Just last week another priest in Lousiana who runs a home for boys returned to Florida to face a felony charge that he sexually assaulted a 10-year-old Tampa boy last year.

"The tragedy and scandal," The National Catholic Reporter said in an editorial last week on the Lousiana case, "is not only with the actions of the individual priests - these are serious enough - but with church structures in which bishops, chanceries and seminaries fail to respond to complaints, or even engage in cover-ups."

Periodic Review Suggested

Some of the victims were as young as 7 years, according to parents and investigators.

A lawyer involved in the case, who asked not to be identified, said he hoped the revelations would encourage the church to reconsider periodically the competency of its priests.

"If school boards can recertify teachers after 15 years, why can't the church review the competency of its priests?" asked the lawyer.

F. Ray Mouton Jr. of Lafayette, the lawyer hired by the church to represent the priest at the upcoming trial, said his client was determined not to do anything that might further damage the children.

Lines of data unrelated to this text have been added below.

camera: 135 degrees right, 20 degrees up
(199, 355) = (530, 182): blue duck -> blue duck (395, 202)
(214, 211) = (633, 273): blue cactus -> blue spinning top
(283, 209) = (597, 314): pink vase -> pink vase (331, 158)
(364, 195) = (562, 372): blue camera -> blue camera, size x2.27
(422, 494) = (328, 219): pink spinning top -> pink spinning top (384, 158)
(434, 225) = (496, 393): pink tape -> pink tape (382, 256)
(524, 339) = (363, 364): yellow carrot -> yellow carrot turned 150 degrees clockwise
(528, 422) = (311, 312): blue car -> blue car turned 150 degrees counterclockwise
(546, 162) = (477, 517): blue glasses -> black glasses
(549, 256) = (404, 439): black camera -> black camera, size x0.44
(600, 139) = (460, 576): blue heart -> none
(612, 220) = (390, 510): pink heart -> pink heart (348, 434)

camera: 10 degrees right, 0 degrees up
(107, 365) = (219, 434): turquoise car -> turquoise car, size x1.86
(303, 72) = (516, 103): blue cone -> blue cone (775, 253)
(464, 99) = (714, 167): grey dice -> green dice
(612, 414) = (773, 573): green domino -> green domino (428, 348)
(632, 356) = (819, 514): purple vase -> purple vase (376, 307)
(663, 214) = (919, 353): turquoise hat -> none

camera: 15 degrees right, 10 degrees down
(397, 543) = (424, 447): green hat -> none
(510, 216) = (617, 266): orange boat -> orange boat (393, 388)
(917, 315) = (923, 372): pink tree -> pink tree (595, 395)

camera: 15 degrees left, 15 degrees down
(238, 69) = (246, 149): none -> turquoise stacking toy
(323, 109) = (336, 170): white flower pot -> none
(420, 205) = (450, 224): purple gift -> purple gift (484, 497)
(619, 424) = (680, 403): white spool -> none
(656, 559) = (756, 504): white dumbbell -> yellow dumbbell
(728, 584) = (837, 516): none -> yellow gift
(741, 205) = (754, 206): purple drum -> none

"He's going to admit it all," Mr. Mouton said. "We will prove that he did those things. To do otherwise would force all these kids to come into the courtroom and testify."

Henry, situated on the edge of freshwater marshes and bayous not far from the Gulf of Mexico, is a sparsely settled, French-speaking community connected by road and ferry to the few hundred residents in the hamlet of Esther, who were also served by Father Gauthe.

The disclosures have been devastating for two communities made of hard-working farmers and oilfield workers.

A Change in Attitude

Reaction to the scandal has been deeply divided. Glenn and Faye Gastal, who owned a local feed store, were forced out of business after they were among the first parents to make public the sexual abuse of their son, now 10. Resentment ran high, the Gastals said, among those who felt it wrong to attack the church in public.

"Neighbor have been set against neighbor," said one man close to the situation who asked that he not be identified. Like nearly everyone in this corner of Vermillion Parish, speaking out in public on the emotionally charged case is regarded as foolhardy.

"At first everyone wanted to circle the wagons and protect the church," he observed. "Then they were afraid the civil suits would be taking money out of their own pockets because they are the ones who support the diocese. But the mood has changed. Now they want to know what the church has done to make sure this kind of crime doesn't happen again."

Inevitably, said another resident, "a big guessing game developed over which kids were involved with the priest," and the sense of guilt drove the children to protect their secrets with ever-growing shame.

There is growing concern that the abused children will face psychological problems.

"I think these children are like Humpty Dumpty - they've been broken and to some extent they may not be put back together again," said Raul R. Bencomo, one of the lawyers who won the $4.2 million settlement from the church.

"Children who have been abused, particularly by a figure of authority -someone they called father - go through several phases of guilt. A lot of the kids have very deep-rooted guilt feelings."

One of the abused boys has been sent to a hospital in Texas for treatment of emotional disturbance that his parents say was produced by the trauma of his relations with the priest.